Потом Юрий Павлович стал читать о ролях, ролях, ролях, сыгранных Никритиной в Полтаве, Киеве, Воронеже, Москве и Ленинграде.
А кончил следующим образом:
"Анна Борисовна артистка всем сердцем, всем своим существом. Вне театра для нее нет радостей. Мне довелось следить за Никритиной, когда в театре читались новые пьесы. Каждой удачной строке, каждой реплике, написанной остро, хлестко, театрально — она радовалась. Но как только драматург погружался в тестообразное драмадельство, Анна Борисовна словно бы грустнела, я бы даже сказал, — обижалась! По ходу чтения было ясно, что для Никритиной в пьесе нет роли, однако она радовалась и огорчалась так, как будто это имеет к ней самое прямое, личное отношение. Так же радуется она и огорчается на каждом просмотре спектакля в своем театре. Если все хорошо — Анна Борисовна сияет, хотя она в данном случае только зритель, если худо — она погружается в черную меланхолию…
— Я позволю себе кончить свое краткое вступительное слово, — продолжал Герман, — тем же самым опродкомовским окном, с которого я начал. На мой взгляд, Анна Борисовна по своему характеру с тех опродкомовских времен нисколько не изменилась. Ради роли с ниточкой, ради образа, который интересно сыграть, заслуженная артистка РСФСР, как та киевская девочка Нюша, и теперь вылезет из окна, но не только из первого этажа, и Анатолий Борисович возражать не будет, но только даст руководящее указание:
— По трубе, по трубе, по водосточной трубе спускайся, Нюшка. Небось не семнадцать тебе годков-то… к сожалению.
В этом секрет успехов Анны Борисовны Никритиной, в этом залог ее будущих удач".
Возобновили старый-престарый фильм «Отец Сергий» по Толстому.

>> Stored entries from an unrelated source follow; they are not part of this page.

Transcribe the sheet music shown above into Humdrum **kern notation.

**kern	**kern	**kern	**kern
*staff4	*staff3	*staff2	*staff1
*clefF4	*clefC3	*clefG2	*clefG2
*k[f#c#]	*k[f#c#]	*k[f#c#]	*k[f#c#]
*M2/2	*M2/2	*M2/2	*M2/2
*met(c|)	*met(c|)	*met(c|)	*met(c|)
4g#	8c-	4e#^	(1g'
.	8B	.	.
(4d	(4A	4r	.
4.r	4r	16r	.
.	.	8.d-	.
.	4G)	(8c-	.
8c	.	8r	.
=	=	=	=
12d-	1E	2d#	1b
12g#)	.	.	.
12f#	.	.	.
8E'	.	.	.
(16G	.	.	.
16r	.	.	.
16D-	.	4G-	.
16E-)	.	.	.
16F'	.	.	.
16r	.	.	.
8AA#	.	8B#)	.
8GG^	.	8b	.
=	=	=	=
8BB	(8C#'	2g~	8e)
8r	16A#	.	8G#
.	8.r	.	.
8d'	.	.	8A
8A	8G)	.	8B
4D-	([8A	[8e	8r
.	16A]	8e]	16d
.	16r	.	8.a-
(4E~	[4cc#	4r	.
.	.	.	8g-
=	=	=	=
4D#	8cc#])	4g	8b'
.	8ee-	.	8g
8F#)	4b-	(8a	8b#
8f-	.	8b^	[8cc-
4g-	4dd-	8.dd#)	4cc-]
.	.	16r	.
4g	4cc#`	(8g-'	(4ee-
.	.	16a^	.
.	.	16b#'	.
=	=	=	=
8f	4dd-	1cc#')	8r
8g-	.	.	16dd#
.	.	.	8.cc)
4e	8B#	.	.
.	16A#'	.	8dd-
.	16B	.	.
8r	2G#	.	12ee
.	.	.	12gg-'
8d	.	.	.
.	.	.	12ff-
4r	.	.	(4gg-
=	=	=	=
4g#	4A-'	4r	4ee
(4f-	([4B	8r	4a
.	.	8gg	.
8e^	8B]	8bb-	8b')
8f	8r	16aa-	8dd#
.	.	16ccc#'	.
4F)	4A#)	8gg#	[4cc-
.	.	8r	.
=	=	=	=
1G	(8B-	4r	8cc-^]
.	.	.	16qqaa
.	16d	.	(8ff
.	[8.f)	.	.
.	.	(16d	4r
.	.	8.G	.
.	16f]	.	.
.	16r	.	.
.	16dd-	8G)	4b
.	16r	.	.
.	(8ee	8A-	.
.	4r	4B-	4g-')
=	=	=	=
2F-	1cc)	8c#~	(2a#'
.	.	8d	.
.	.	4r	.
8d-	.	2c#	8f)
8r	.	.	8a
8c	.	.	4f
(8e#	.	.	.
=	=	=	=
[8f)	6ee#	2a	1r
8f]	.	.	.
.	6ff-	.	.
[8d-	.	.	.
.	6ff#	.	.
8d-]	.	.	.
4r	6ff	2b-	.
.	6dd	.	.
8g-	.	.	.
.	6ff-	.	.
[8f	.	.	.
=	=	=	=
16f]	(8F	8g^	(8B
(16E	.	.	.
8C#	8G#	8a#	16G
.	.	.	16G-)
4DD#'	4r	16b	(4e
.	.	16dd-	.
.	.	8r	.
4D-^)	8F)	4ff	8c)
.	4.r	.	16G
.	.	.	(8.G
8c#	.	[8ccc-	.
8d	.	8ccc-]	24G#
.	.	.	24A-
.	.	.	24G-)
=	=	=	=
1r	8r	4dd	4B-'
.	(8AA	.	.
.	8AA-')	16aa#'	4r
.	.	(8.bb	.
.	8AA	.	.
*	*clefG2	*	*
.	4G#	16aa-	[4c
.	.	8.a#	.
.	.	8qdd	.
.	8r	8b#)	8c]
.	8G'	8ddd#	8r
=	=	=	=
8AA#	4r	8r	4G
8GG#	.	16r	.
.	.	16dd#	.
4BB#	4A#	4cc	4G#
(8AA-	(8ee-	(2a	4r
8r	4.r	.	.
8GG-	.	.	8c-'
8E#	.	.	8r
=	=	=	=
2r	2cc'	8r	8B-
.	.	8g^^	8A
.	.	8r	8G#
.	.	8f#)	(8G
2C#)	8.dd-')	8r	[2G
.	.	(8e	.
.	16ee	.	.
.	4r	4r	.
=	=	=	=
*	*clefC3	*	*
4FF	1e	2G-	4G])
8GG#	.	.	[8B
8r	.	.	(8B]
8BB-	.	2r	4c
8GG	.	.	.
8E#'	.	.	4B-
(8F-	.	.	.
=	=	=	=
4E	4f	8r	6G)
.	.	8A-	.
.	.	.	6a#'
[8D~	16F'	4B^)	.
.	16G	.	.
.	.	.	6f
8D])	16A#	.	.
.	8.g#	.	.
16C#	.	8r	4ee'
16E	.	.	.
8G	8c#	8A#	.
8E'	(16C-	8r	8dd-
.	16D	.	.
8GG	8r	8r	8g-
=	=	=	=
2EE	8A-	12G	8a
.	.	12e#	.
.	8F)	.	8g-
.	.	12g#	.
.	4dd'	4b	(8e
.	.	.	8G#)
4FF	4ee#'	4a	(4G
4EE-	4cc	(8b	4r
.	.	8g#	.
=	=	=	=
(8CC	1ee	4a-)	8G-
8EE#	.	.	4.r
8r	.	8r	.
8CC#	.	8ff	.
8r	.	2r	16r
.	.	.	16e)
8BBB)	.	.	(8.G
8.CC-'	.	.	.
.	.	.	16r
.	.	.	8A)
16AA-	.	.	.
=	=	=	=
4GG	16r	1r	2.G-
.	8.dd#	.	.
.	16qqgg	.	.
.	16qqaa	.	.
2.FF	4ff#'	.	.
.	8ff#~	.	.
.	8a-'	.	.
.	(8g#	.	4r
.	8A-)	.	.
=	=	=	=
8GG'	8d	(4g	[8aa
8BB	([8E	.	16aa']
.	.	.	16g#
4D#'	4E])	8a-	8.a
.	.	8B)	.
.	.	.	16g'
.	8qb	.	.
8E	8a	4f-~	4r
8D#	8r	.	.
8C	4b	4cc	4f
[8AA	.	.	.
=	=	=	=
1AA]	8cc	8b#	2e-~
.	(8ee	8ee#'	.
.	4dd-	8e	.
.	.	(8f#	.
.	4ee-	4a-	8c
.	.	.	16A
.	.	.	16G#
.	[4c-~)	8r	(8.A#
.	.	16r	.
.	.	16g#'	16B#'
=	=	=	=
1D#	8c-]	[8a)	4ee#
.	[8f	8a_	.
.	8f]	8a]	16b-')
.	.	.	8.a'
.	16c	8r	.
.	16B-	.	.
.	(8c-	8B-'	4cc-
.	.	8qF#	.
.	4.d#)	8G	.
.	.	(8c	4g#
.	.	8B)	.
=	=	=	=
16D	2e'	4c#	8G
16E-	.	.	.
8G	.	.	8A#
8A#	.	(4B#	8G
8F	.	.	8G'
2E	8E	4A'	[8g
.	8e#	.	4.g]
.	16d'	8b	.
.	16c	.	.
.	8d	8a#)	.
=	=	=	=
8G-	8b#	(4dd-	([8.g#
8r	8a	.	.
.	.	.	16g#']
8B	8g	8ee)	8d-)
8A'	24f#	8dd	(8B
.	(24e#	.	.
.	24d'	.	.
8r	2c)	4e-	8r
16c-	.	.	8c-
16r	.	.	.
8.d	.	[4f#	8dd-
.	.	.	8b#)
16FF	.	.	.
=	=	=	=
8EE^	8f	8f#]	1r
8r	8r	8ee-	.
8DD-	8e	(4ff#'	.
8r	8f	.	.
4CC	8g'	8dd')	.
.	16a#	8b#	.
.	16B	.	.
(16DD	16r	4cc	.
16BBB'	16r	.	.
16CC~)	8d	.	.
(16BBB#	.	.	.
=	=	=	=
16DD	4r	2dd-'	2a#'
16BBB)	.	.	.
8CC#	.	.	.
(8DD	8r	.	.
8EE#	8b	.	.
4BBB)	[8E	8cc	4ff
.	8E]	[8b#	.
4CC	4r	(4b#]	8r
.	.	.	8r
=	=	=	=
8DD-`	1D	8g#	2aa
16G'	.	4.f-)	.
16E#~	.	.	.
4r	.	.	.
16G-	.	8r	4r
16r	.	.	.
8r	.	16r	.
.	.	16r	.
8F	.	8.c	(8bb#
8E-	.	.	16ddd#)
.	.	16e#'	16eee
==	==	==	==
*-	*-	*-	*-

В кино «Аврора», что на Невском возле «Гастронома» № 1, в переполненном зале было так тихо, словно затаил дыхание один человек, а не тысяча.
Вдруг из тишины, из темноты раздался низкий женский голос:
— Ему надо бы не палец рубить!
Моя утренняя и ежевечерняя молитва:
— Господи, не делай из меня ханжи. Не делай, пожалуйста, и после шестидесяти, когда стану пенсионером.

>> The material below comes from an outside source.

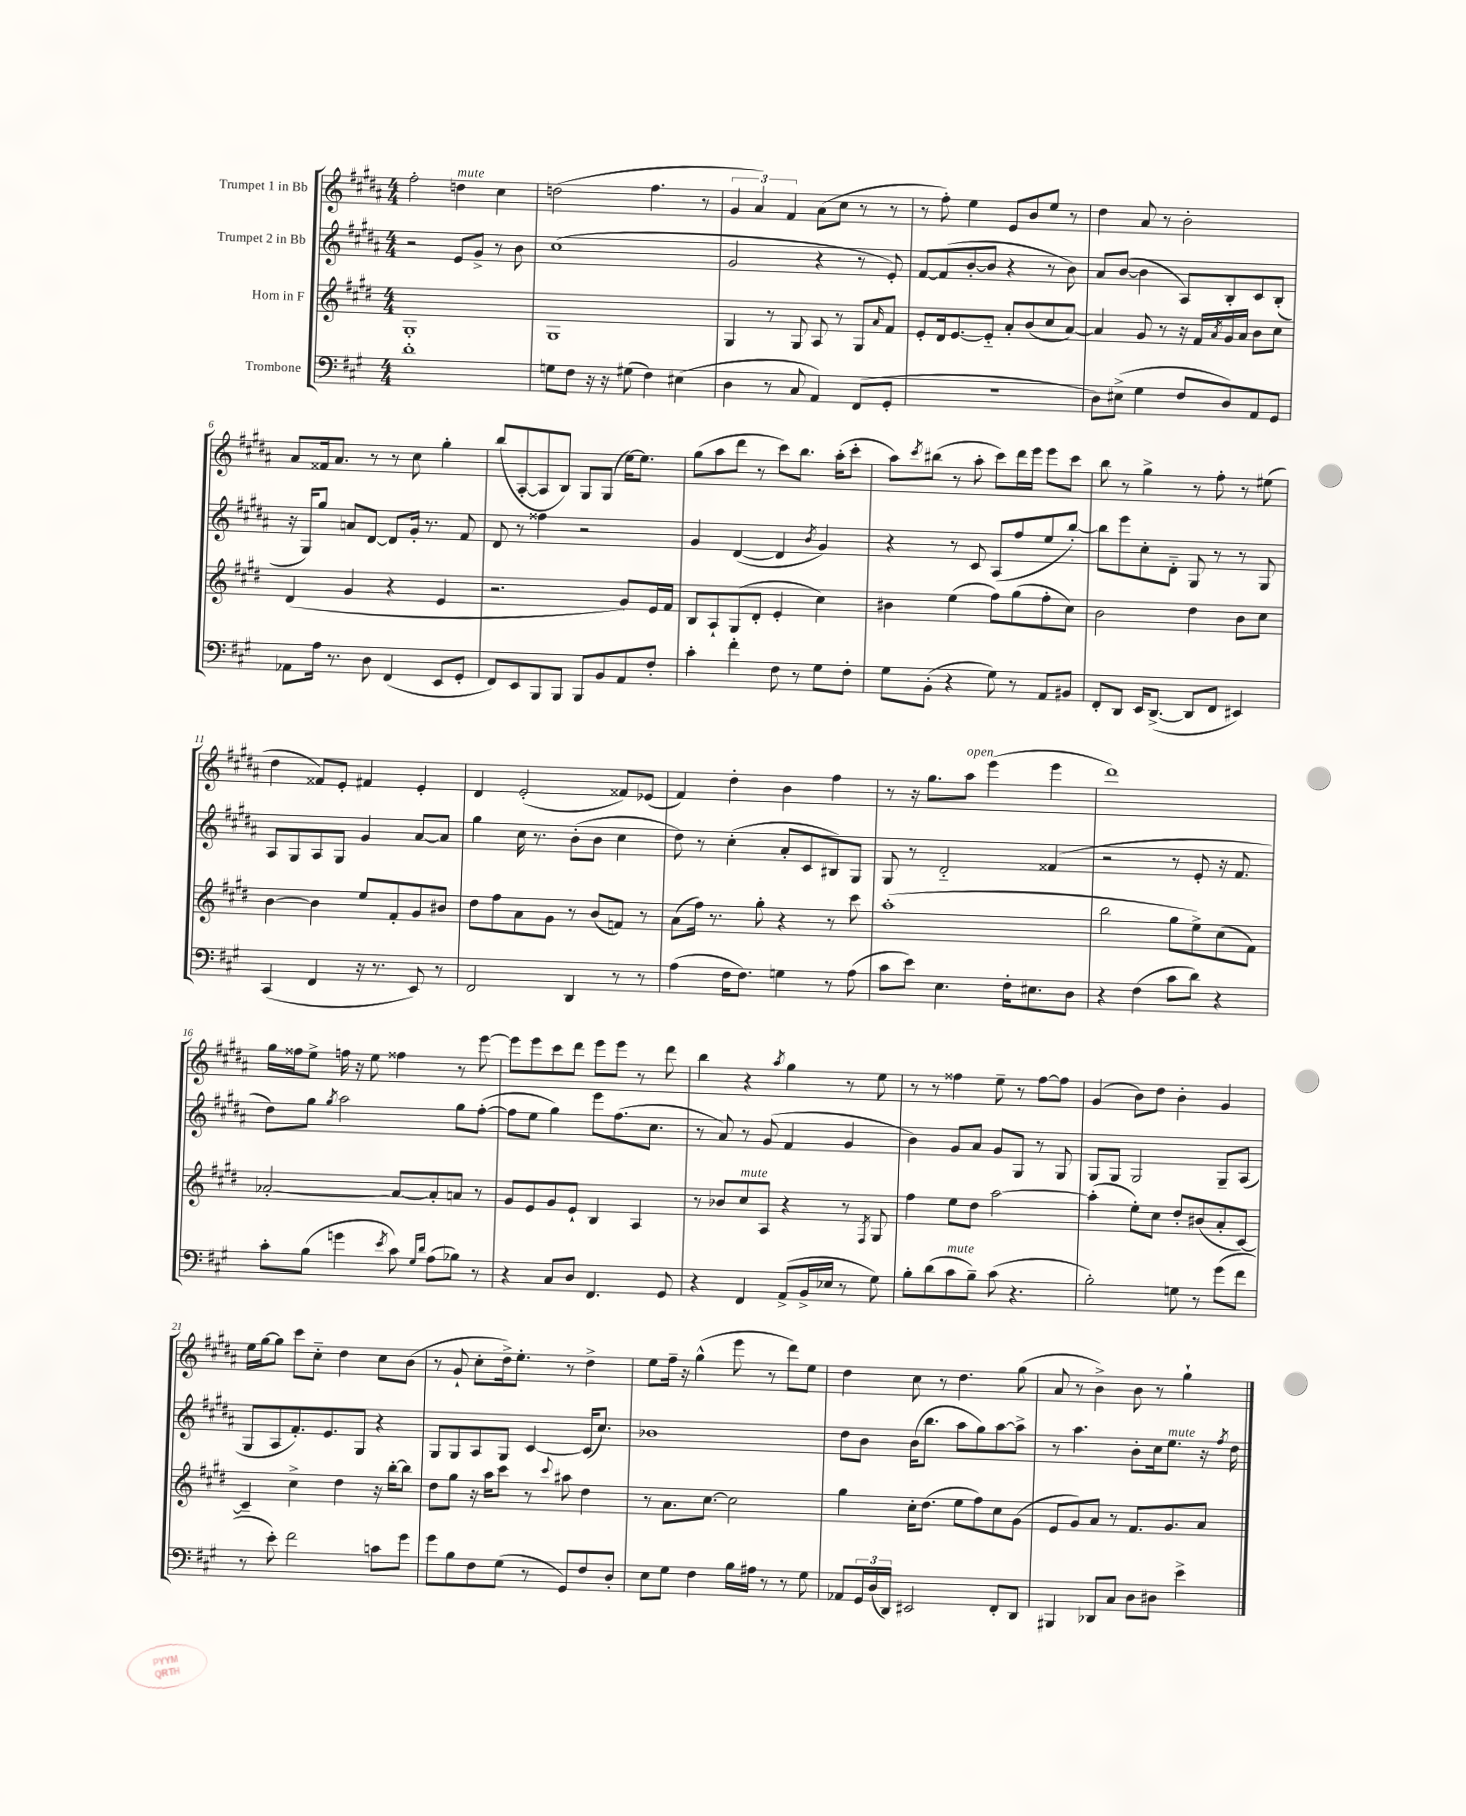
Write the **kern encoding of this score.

Встретился с Шостаковичем в филармонической ложе. Шестьсот километров, отделяющие Москву от Ленинграда, жестоко развели нас.

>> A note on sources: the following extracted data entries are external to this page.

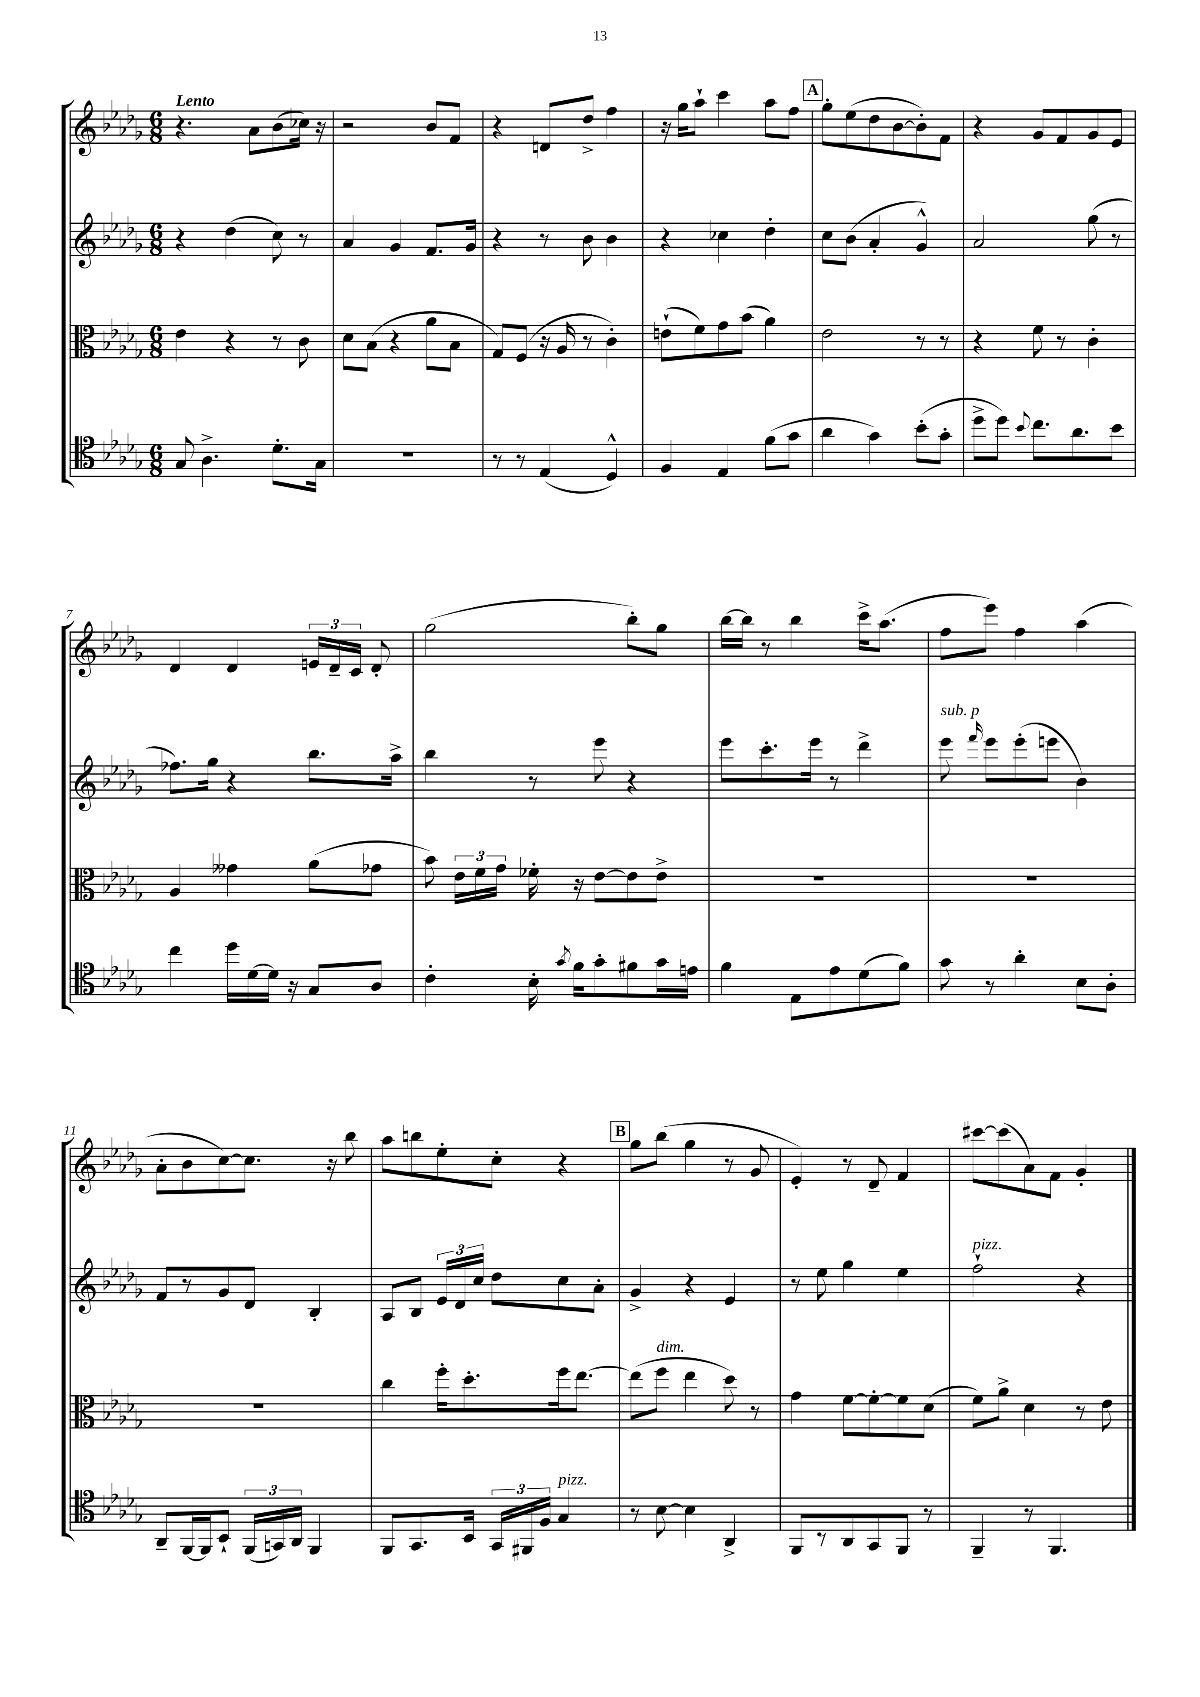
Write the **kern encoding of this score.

**kern	**kern	**kern	**kern
*staff4	*staff3	*staff2	*staff1
*clefC4	*clefC3	*clefG2	*clefG2
*k[b-e-a-d-g-]	*k[b-e-a-d-g-]	*k[b-e-a-d-g-]	*k[b-e-a-d-g-]
*M6/8	*M6/8	*M6/8	*M6/8
8G-	4e-	4r	4.r
4.A-^	.	.	.
.	4r	(4dd-	.
.	.	.	8a-
8.d-'	8r	8cc)	(8b-
.	8c	8r	16cc-)
16G-	.	.	16r
=	=	=	=
2.r	8d-	4a-	2r
.	(8B-	.	.
.	4r	4g-	.
.	8a-	8.f	8b-
.	8B-	.	8f
.	.	16g-	.
=	=	=	=
8r	8G-)	4r	4r
8r	(8F	.	.
(4E-	16r	8r	8d
.	16A-	.	.
.	8r	8b-	8dd-^
4D-^^)	4c')	4b-	4ff
=	=	=	=
4F	(8e`	4r	16r
.	.	.	16gg-
.	8f)	.	8aa-`
4E-	8g-	4cc-	4ccc
.	(8b-	.	.
(8f	4a-)	4dd-'	8aa-
8g-	.	.	8ff
=	=	=	=
4a-	2e-	8cc	8gg-'
.	.	(8b-	(8ee-
4g-)	.	4a-'	8dd-
.	.	.	[8b-
(8b-'	8r	4g-^^)	8b-'])
8g-'	8r	.	8f
=	=	=	=
8dd-^	4r	2a-	4r
8dd-)	.	.	.
8qqb-	.	.	.
8.cc	8f	.	8g-
.	8r	.	8f
8.a-	.	.	.
.	4c'	(8gg-	8g-
8b-	.	8r	8e-
=	=	=	=
4cc	4A-	8.ff-)	4d-
.	.	16gg-	.
16dd-	4g--	4r	4d-
[16d-	.	.	.
16d-]	.	.	.
16r	.	.	.
8G-	(8a-	8.bb-	24e
.	.	.	24d-~
.	.	.	24c
8A-	8g-	.	8d-'
.	.	16aa-^	.
=	=	=	=
4c'	8b-)	4bb-	(2gg-
.	24e-	.	.
.	24f	.	.
.	24g-	.	.
16B-'	16f-'	8r	.
8qg-	.	.	.
16f	16r	.	.
8g-'	[8e-	8eee-	.
8f#	8e-]	4r	8bb-')
16g-	8e-^	.	8gg-
16e	.	.	.
=	=	=	=
4f	2.r	8eee-	[16bb-
.	.	.	16bb-]
.	.	8.ccc'	8r
8E-	.	.	4bb-
.	.	16eee-	.
8e-	.	8r	.
(8d-	.	4ddd-^	16ccc^
.	.	.	(8.aa-
8f)	.	.	.
=	=	=	=
8g-	2.r	8eee-	8ff
.	.	16qqfff	.
8r	.	8eee-	8eee-)
4a-'	.	(8eee-'	4ff
.	.	8eee	.
8B-	.	4b-)	(4aa-
8A-'	.	.	.
=	=	=	=
8AA-~	2.r	8f	8a-'
[16FF	.	8r	8b-
16FF]	.	.	.
8BB-`	.	8g-	[8cc)
(24FF	.	8d-	8.cc]
24GG)	.	.	.
24AA-	.	.	.
4FF	.	4B-'	.
.	.	.	16r
.	.	.	8bb-
=	=	=	=
8FF	4cc	8A-	8aa-
8.GG-	.	8B-	8bb
.	16ff'	24e-	8ee-'
.	.	24d-	.
16BB-	8.dd-'	.	.
.	.	24cc	.
24GG-	.	8dd-	8cc'
24FF#	.	.	.
24F	.	.	.
4G-	16ff	8cc	4r
.	[8.ee-	.	.
.	.	8a-'	.
=	=	=	=
8r	(8ee-]	4g-^	8gg-
[8B-	8ff	.	(8bb-
4B-]	4ee-	4r	4gg-
4AA-^	8dd-)	4e-	8r
.	8r	.	8g-
=	=	=	=
8FF	4g-	8r	4e-')
8r	.	8ee-	.
8AA-	[8f	4gg-	8r
8GG-	8f'_	.	8d-~
8FF	8f]	4ee-	4f
8r	(8d-	.	.
=	=	=	=
4FF~	8f)	2ff`	[8ccc#
.	8a-^	.	(8ccc#]
8r	4d-	.	8a-)
4.FF	.	.	8f
.	8r	4r	4g-'
.	8e-	.	.
==	==	==	==
*-	*-	*-	*-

— Это сущее безобразие! — сказал Шостакович, сведя брови.
Дело в том, что опять по всей Руси меня прорабатывали за «Наследного принца». Усердствовали в этом (устно и печатно) те дисциплинированные товарищи, которые не читали и не видали моей новой пьесы. Изъяли все стеклографические экземпляры сразу же, а запретили «Наследного принца» накануне московских генеральных репетиций.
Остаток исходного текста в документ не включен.